Find the splitting field

• Dec 13th 2008, 07:27 AM
mandy123
Find the splitting field
Find the splitting field for f(x)=((x^2)+x+2)((x^2)+2x+2) over Z_3[x]
Write f(x) as a product of linear factors

Let $f(x)$ be a non-constant polynomial over a field $F$. Given a field extension $K$ over $F$ we say that $f(x)$ splits over $K$ iff $f(x) = a(x-\alpha_1)(x-\alpha_2)...(x-\alpha_r)$ where $\alpha_i \in K$ i.e. into linear factors. Furthermore, we say that $K$ is a splitting field of $f(x)$ over $F$ iff $K = F(\alpha_1, ...,\alpha_r)$ i.e. $K$ is the smallest such field extension for which the polynomial splits over.
Returning back to your problem with $f(x) = (x^2 + x + 2)(x^2 + 2x + 2)$ in the field $\mathbb{F}_3$. Look at the first factor, $x^2+x+2$, it has no zeros in $\mathbb{F}_3$ by simply checking. Therefore this polynomial is irreducible.
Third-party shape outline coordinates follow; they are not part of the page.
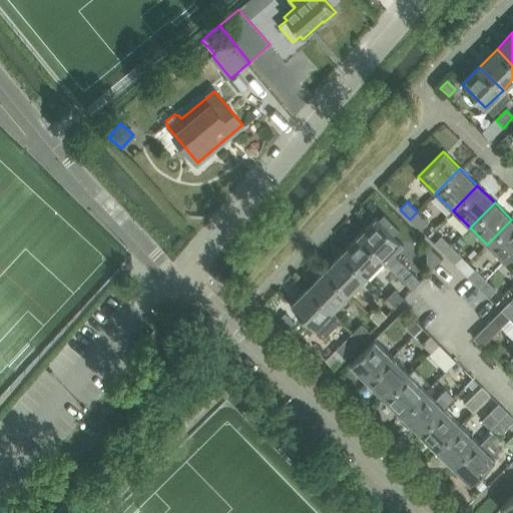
[(410,219),(420,229),(428,221),(417,211),(410,219)]
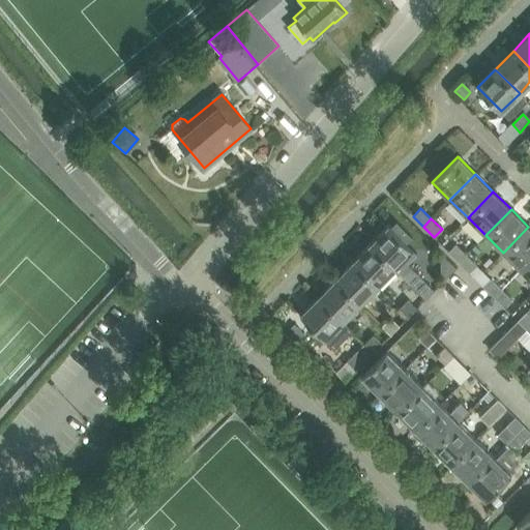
[(395,270),(425,299),(434,291),(405,261),(414,251),(388,225),(370,242),(396,269),(395,270)]
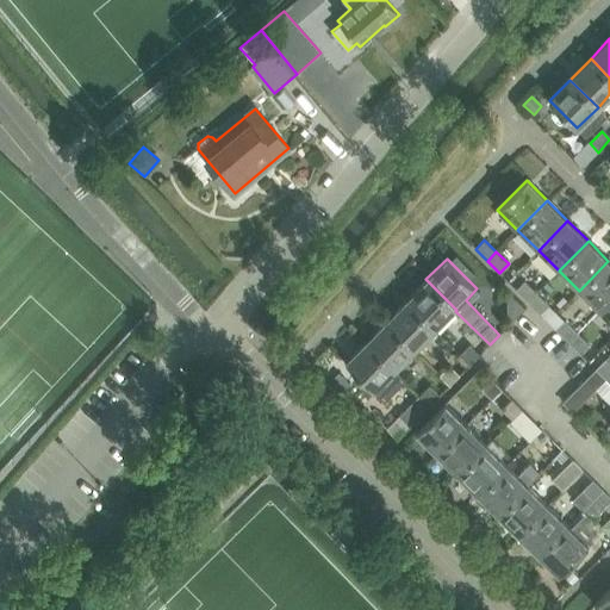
[(599,311),(609,299),(609,262),(608,261),(579,291),(599,311)]
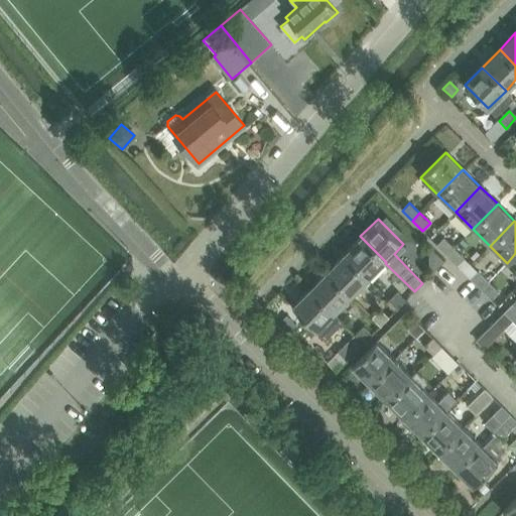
[(369,279),(385,263),(386,262),(360,236),(343,254),(369,279)]
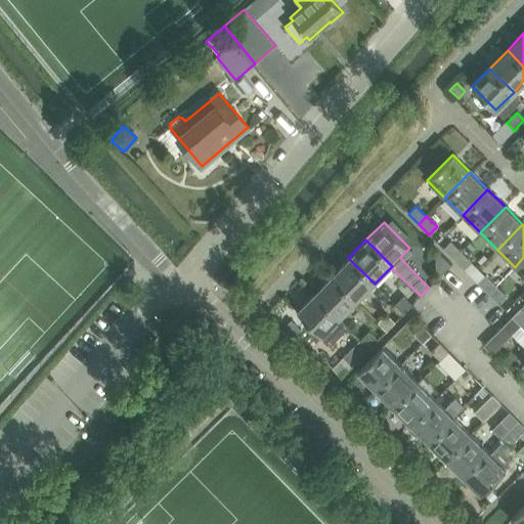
[(451,241),(443,249),(453,259),(462,251),(451,241)]
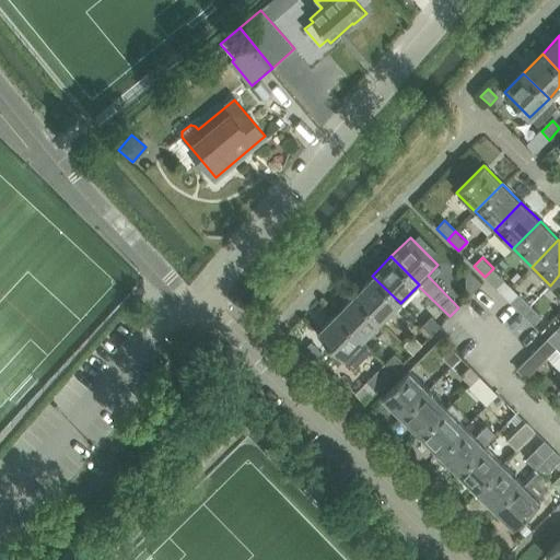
[(485,277),(496,288),(504,279),(493,268),(485,277)]
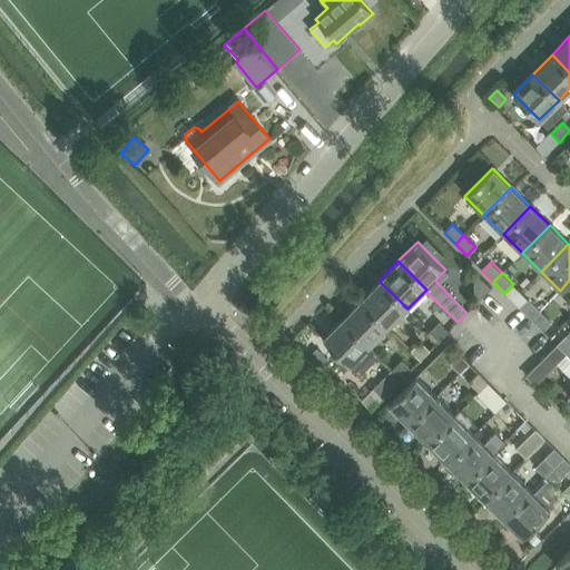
[(569,300),(569,279),(560,291),(569,300)]
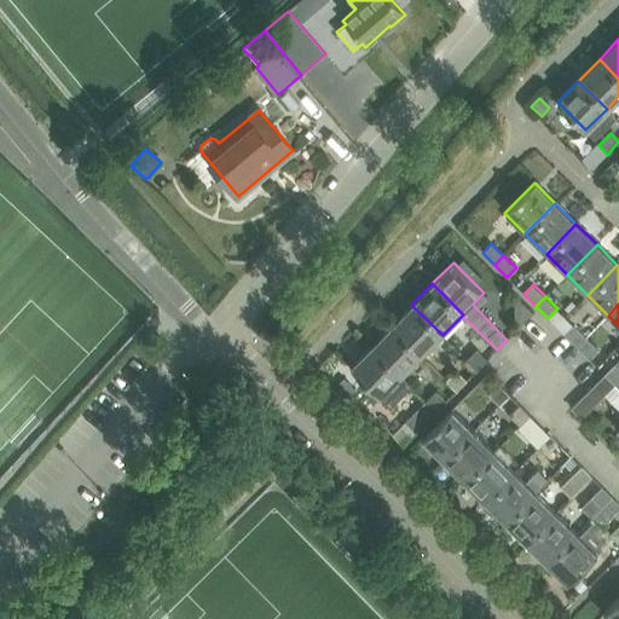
[(411,305),(392,324),(422,356),(432,346),(434,347),(440,341),(439,339),(443,335),(411,305)]
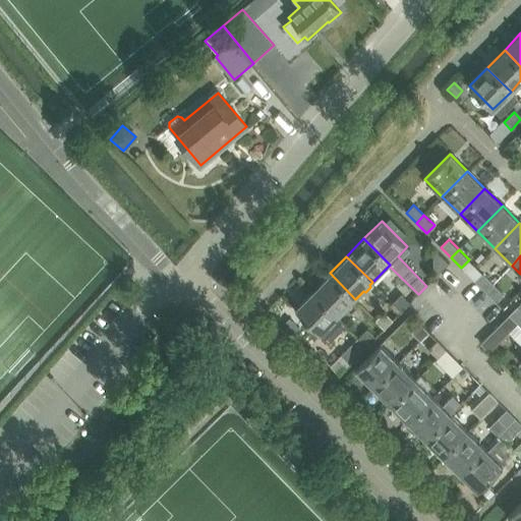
[(338,316),(355,299),(330,273),(311,291),(338,316)]
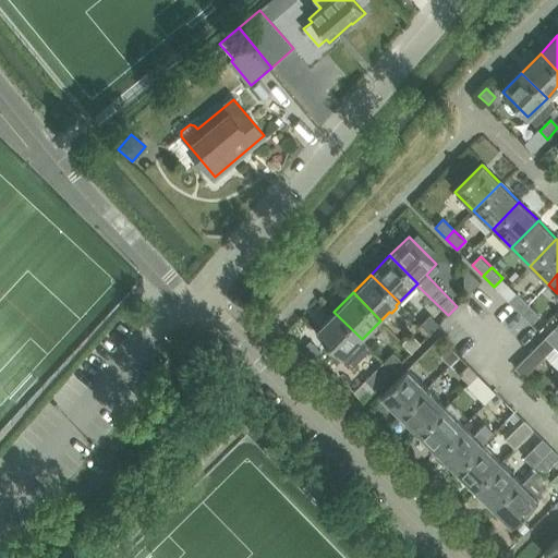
[(529,304),(518,293),(509,301),(520,313),(529,304)]
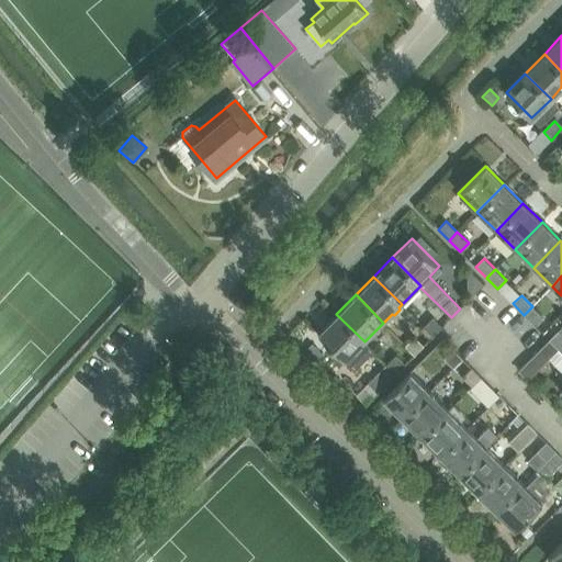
[(524,315),(535,326),(543,317),(532,306),(524,315)]
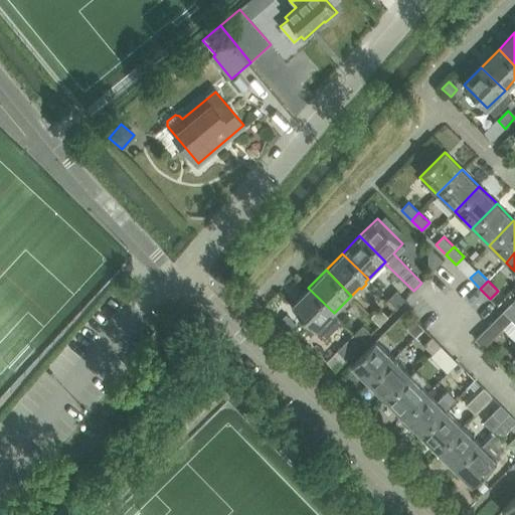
[(342,321),(334,313),(308,288),(292,305),(325,338),(342,321)]
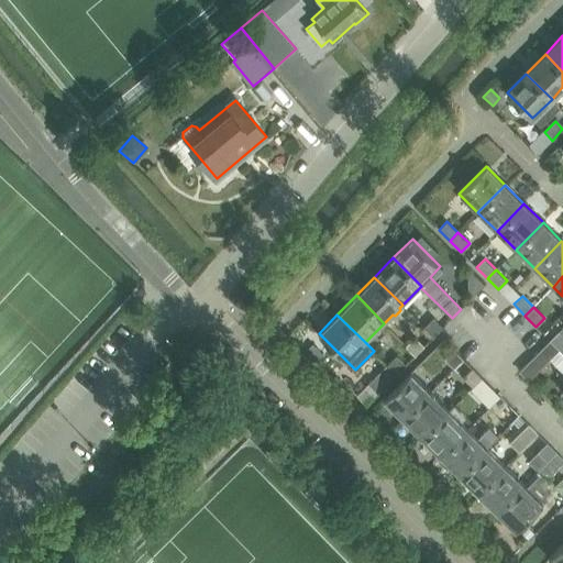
[(433,318),(424,328),(433,337),(443,328),(433,318)]
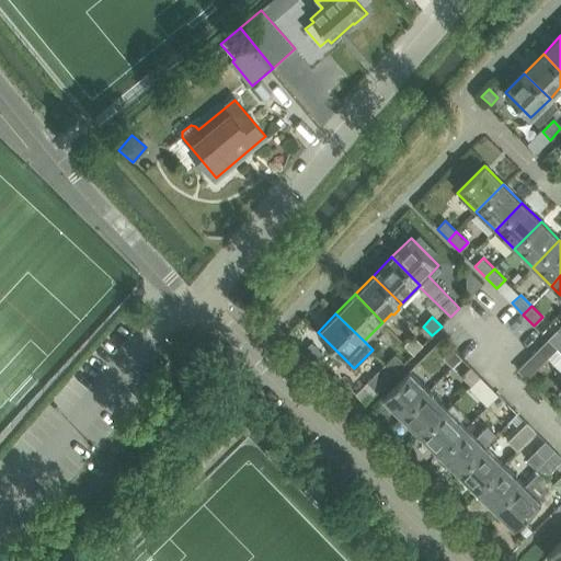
[(413,335),(404,345),(413,354),(423,344),(413,335)]
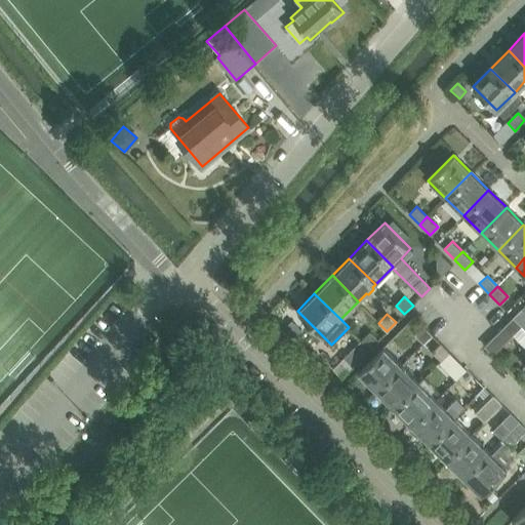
[(493,355),(522,326),(513,317),(484,346),(493,355)]
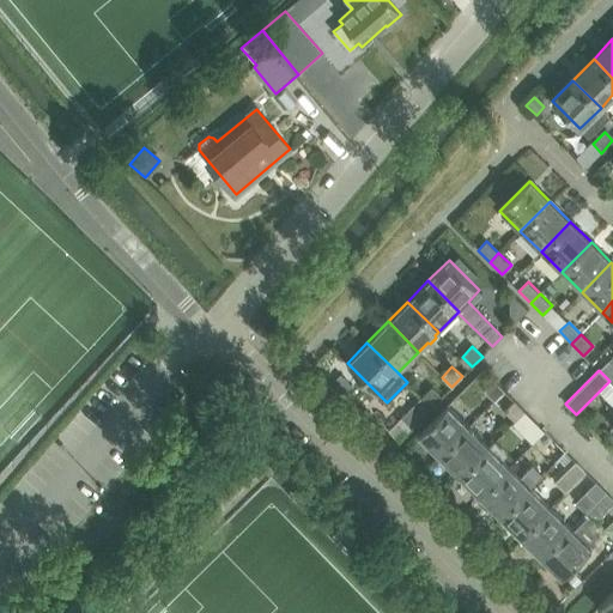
[(340,375),(332,383),(343,393),(350,386),(340,375)]
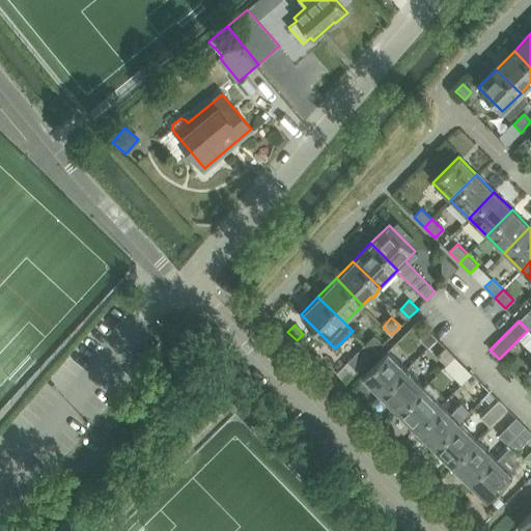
[(419,339),(428,347),(437,338),(428,330),(419,339)]
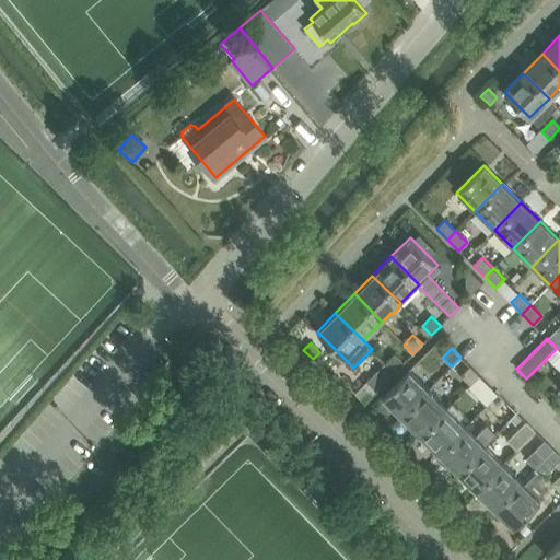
[(394,353),(385,363),(395,372),(404,363),(394,353)]
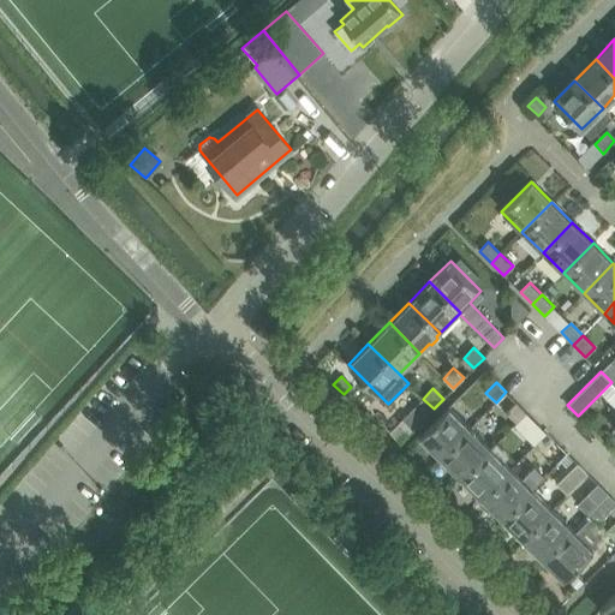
[(506,412),(517,423),(526,412),(517,402),(506,412)]
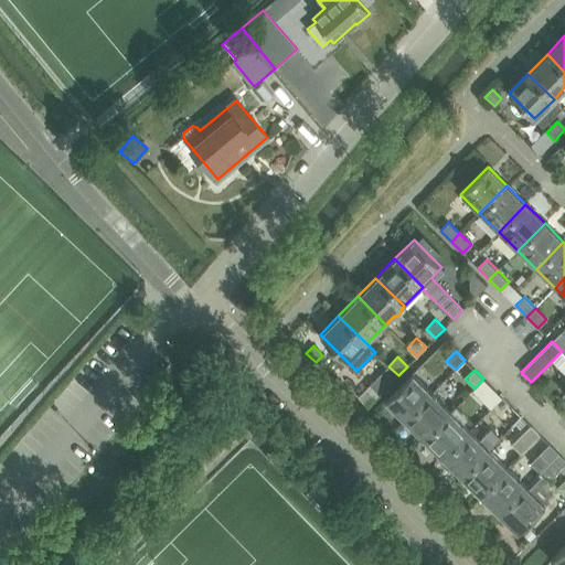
[(433,393),(413,373),(385,401),(405,420),(433,393)]
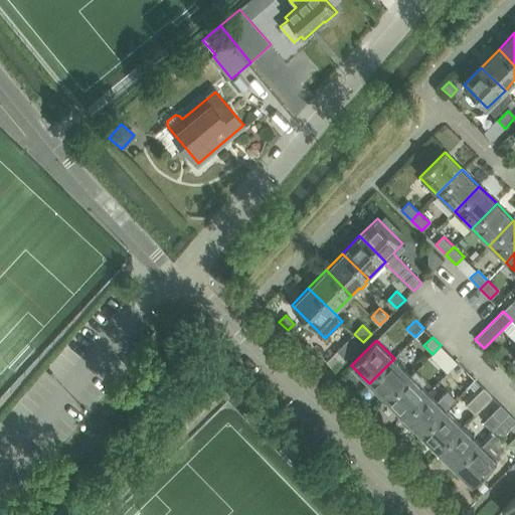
[(354,351),(346,343),(337,351),(346,360),(354,351)]
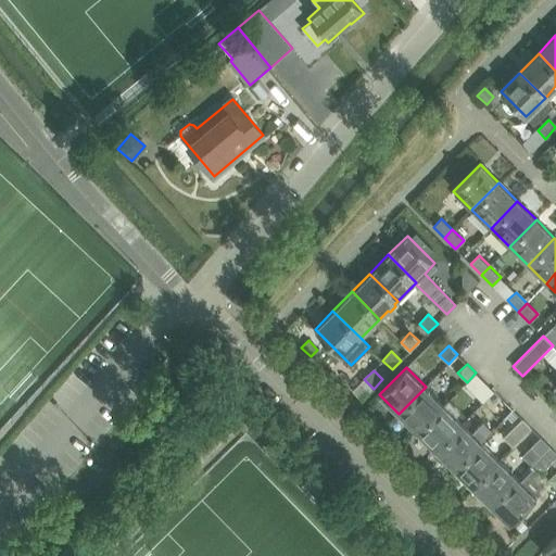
[(476,391),(485,401),(494,391),(485,382),(476,391)]
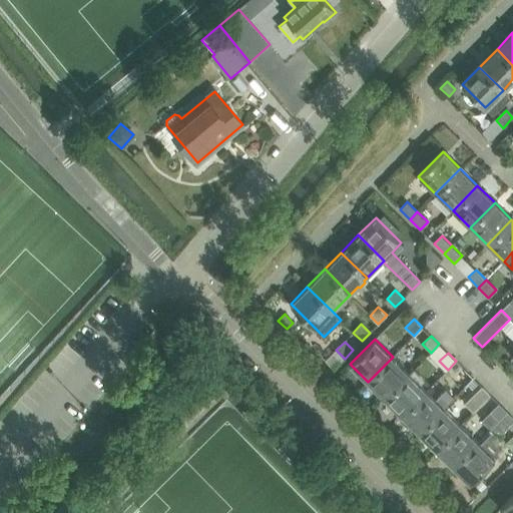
[(409,374),(393,357),(368,382),(384,399),(409,374)]
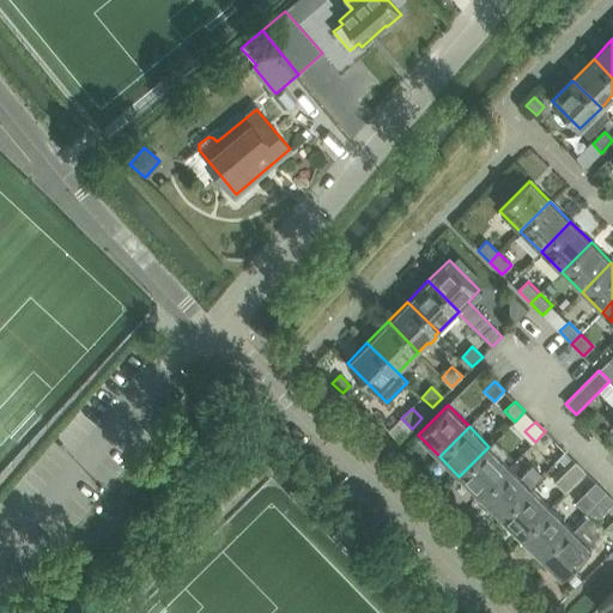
[(459,477),(479,497),(510,467),(502,459),(508,454),(495,441),(489,447),(459,477)]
Form the factor ring $\mathbb{F}_3[t]/(t^2+t+2)$ which turns out being a field since $t^2+t+2$ is an irreducible polynomial, this is also a finite field with $3^2 = 9$ elements, so we will refer to it as $\mathbb{F}_9$. The mapping $a \mapsto a + (t^2+t+2)$ embeds $\mathbb{F}_3$ in $\mathbb{F}_9$ and therefore we can think of $\mathbb{F}_3$ being contained in $\mathbb{F}_9$. Let $\alpha = t + (t^2+t+2) \in \mathbb{F}_9$ and so $\alpha^2 + \alpha + 2 = 0$, this means that $\alpha$ is root of the polynomial $x^2 + x + 2$. It is not hard to see that $-\alpha - 1$ is another root of $x^2 + x + 2$. Therefore, $f(x) = (x - \alpha)(x + \alpha + 1)(x^2+2x+2)$. Now the question is whether the second factor, $x^2+2x+2$, splits over $x^2+2x+2$. A little guessing shows that $2\alpha$ is a root of this polynomial because $(2\alpha)^2 + 2(2\alpha) + 2 = \alpha^2 + \alpha + 2 = 0$. And so the other root is easy to find which is $\alpha + 1$ which means $f(x) = (x-\alpha)(x+\alpha + 1)(x - 2\alpha)(x - \alpha - 1)$ and $\mathbb{F}_9 = \mathbb{F}_3(\alpha)=\mathbb{F}_3 (\alpha,\alpha+1,-2\alpha,-\alpha - 1)$. Therefore, $\mathbb{F}_9$ is a splitting field.